* _TEXT BLOCK_
********
I'm a fan of ambient noise and the likes of Brian Eno. I'm somewhat fearful of using the same tones for _very_ long periods of time. The inner ear doesn't tolerate these well (especially white noise), nor does the brain. In moderation however, bring it on. Thanks for the links.
I had a much harder time finding info about the mechanism I reported than I would have thought. I think perhaps I was wrong and I appreciate the prompt to research further.
Even at low levels, anything droning I _theorize_ (for the moment) must _habituate_ the listener (e.g. cricket song). I thought I understood that physiologically, such droning caused the tiny hairs of the inner ear to either die or become less sensitive. The brain filters "noise" I understood. Again, I cannot seem to find evidence of this at low sound pressure levels(~volumes), so my reasoning may be a byproduct of some pseudoscience.
I understand that tinnitus suffers sometimes use white noise to habituate themselves to the ringing they perceive, and that this reportedly improves their symptoms. However, this conclusion seems incomplete to me. I think there is habituation happening, but I suspect it's: (1) a desensitization to nearly all frequencies (white noise = broad spectrum) and (2) frequency masking. (1) would be sacrificing the ability to perceive across the spectrum in order to minimize the effects of "the ringing" which is only sometimes physically present. (2) (masking) fools the brain/ear into not hearing something that "really" (psycho-acoustically, in this context) is there. Enough of my theorizing though.
Most of what I find suggests that "noise" by definition is loud and only sometimes unwanted. I take issue with both over-simplifications. lol.
I first learned about the concept while studying to become an Audio Mastering Engineer. I gave up before making it to that level, though.
The concept of "central gain" is pretty interesting as a topic of research in this field.
To be honest, I'm happy to learn there is little evidence of droning causing damage at low SPLs; I used to sit on a data center room floor with a direct line of sight to hundreds of computer racks. :-)
Playnoise.com is an HTML5 noise generator that supports Brown noise (as well as pink and white). I find it much less harsh than white noise for any period of time.
********
[Stored dataset items]
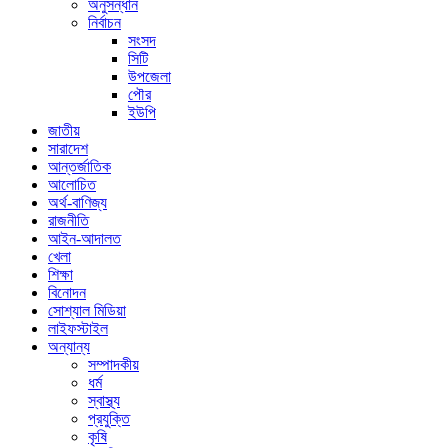
অনুসন্ধান
নির্বাচন
সংসদ
সিটি
উপজেলা
পৌর
ইউপি
জাতীয়
সারাদেশ
আন্তর্জাতিক
আলোচিত
অর্থ-বাণিজ্য
রাজনীতি
আইন-আদালত
খেলা
শিক্ষা
বিনোদন
সোশ্যাল মিডিয়া
লাইফস্টাইল
অন্যান্য
সম্পাদকীয়
ধর্ম
স্বাস্থ্য
প্রযুক্তি
কৃষি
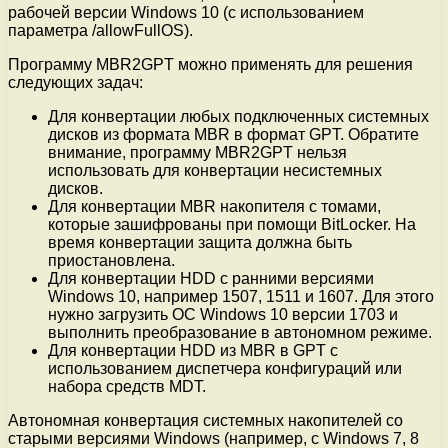
рабочей версии Windows 10 (с использованием
параметра /allowFullOS).
Программу MBR2GPT можно применять для решения
следующих задач:
Для конвертации любых подключенных системных
дисков из формата MBR в формат GPT. Обратите
внимание, программу MBR2GPT нельзя
использовать для конвертации несистемных
дисков.
Для конвертации MBR накопителя с томами,
которые зашифрованы при помощи BitLocker. На
время конвертации защита должна быть
приостановлена.
Для конвертации HDD с ранними версиями
Windows 10, например 1507, 1511 и 1607. Для этого
нужно загрузить ОС Windows 10 версии 1703 и
выполнить преобразование в автономном режиме.
Для конвертации HDD из MBR в GPT с
использованием диспетчера конфигураций или
набора средств MDT.
Автономная конвертация системных накопителей со
старыми версиями Windows (например, с Windows 7, 8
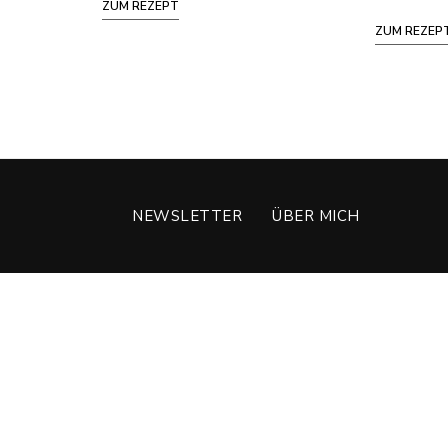
ZUM REZEPT
ZUM REZEP
NEWSLETTER
ÜBER MICH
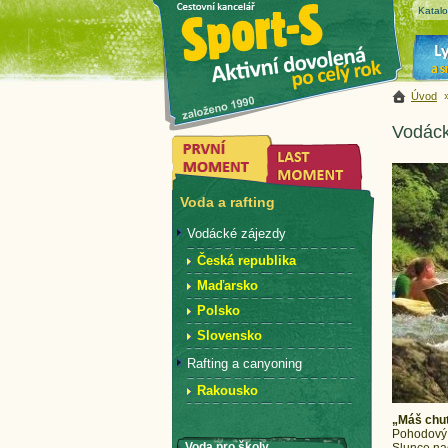
Katal
Úvod
Vodáck
Voda a rafting
Vodácké zájezdy
Česká republika
Maďarsko
Polsko
Slovensko
Rafting a canyoning
Rakousko
„Máš chuť
Pohodový v
Voda pro školy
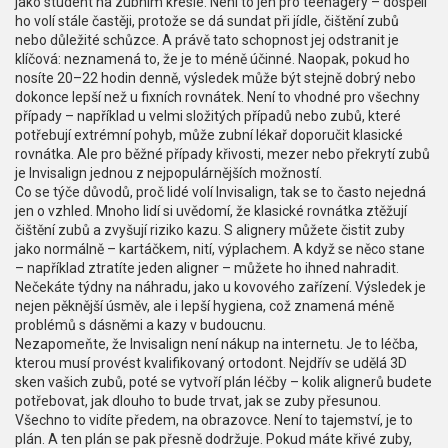
jako student na zubním křesle. Není to jen pro teenagery – dospělí
ho volí stále častěji, protože se dá sundat při jídle, čištění zubů
nebo důležité schůzce. A právě tato schopnost jej odstranit je
klíčová: neznamená to, že je to méně účinné. Naopak, pokud ho
nosíte 20–22 hodin denně, výsledek může být stejně dobrý nebo
dokonce lepší než u fixních rovnátek. Není to vhodné pro všechny
případy – například u velmi složitých případů nebo zubů, které
potřebují extrémní pohyb, může zubní lékař doporučit klasické
rovnátka. Ale pro běžné případy křivosti, mezer nebo překrytí zubů
je Invisalign jednou z nejpopulárnějších možností.
Co se týče důvodů, proč lidé volí Invisalign, tak se to často nejedná
jen o vzhled. Mnoho lidí si uvědomí, že klasické rovnátka ztěžují
čištění zubů a zvyšují riziko kazu. S alignery můžete čistit zuby
jako normálně – kartáčkem, nití, výplachem. A když se něco stane
– například ztratíte jeden aligner – můžete ho ihned nahradit.
Nečekáte týdny na náhradu, jako u kovového zařízení. Výsledek je
nejen pěknější úsměv, ale i lepší hygiena, což znamená méně
problémů s dásněmi a kazy v budoucnu.
Nezapomeňte, že Invisalign není nákup na internetu. Je to léčba,
kterou musí provést kvalifikovaný ortodont. Nejdřív se udělá 3D
sken vašich zubů, poté se vytvoří plán léčby – kolik alignerů budete
potřebovat, jak dlouho to bude trvat, jak se zuby přesunou.
Všechno to vidíte předem, na obrazovce. Není to tajemství, je to
plán. A ten plán se pak přesně dodržuje. Pokud máte křivé zuby,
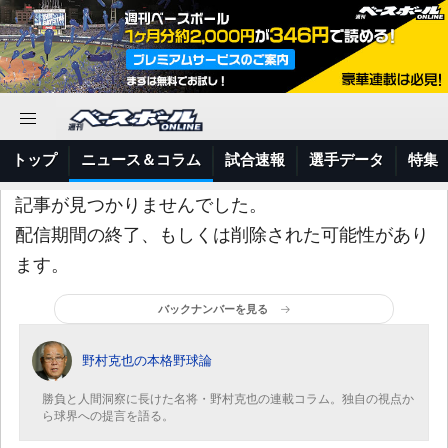
トップ
ニュース＆コラム
試合速報
選手データ
特集
記事が見つかりませんでした。
配信期間の終了、もしくは削除された可能性があり
ます。
バックナンバーを見る
野村克也の本格野球論
勝負と人間洞察に長けた名将・野村克也の連載コラム。独自の視点か
ら球界への提言を語る。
********
* _PARTS OF THE EXERCISE_
(a) In the comment on ambient noise, what was the writer studying to become when they first learned about the concept?
(b) Print the stretch of the comment on ambient noise from "Even at low" through "of some pseudoscience.".

* _SET OF ANSWERS_
(a) An Audio Mastering Engineer.

(b)
Even at low levels, anything droning I _theorize_ (for the moment) must _habituate_ the listener (e.g. cricket song). I thought I understood that physiologically, such droning caused the tiny hairs of the inner ear to either die or become less sensitive. The brain filters "noise" I understood. Again, I cannot seem to find evidence of this at low sound pressure levels(~volumes), so my reasoning may be a byproduct of some pseudoscience.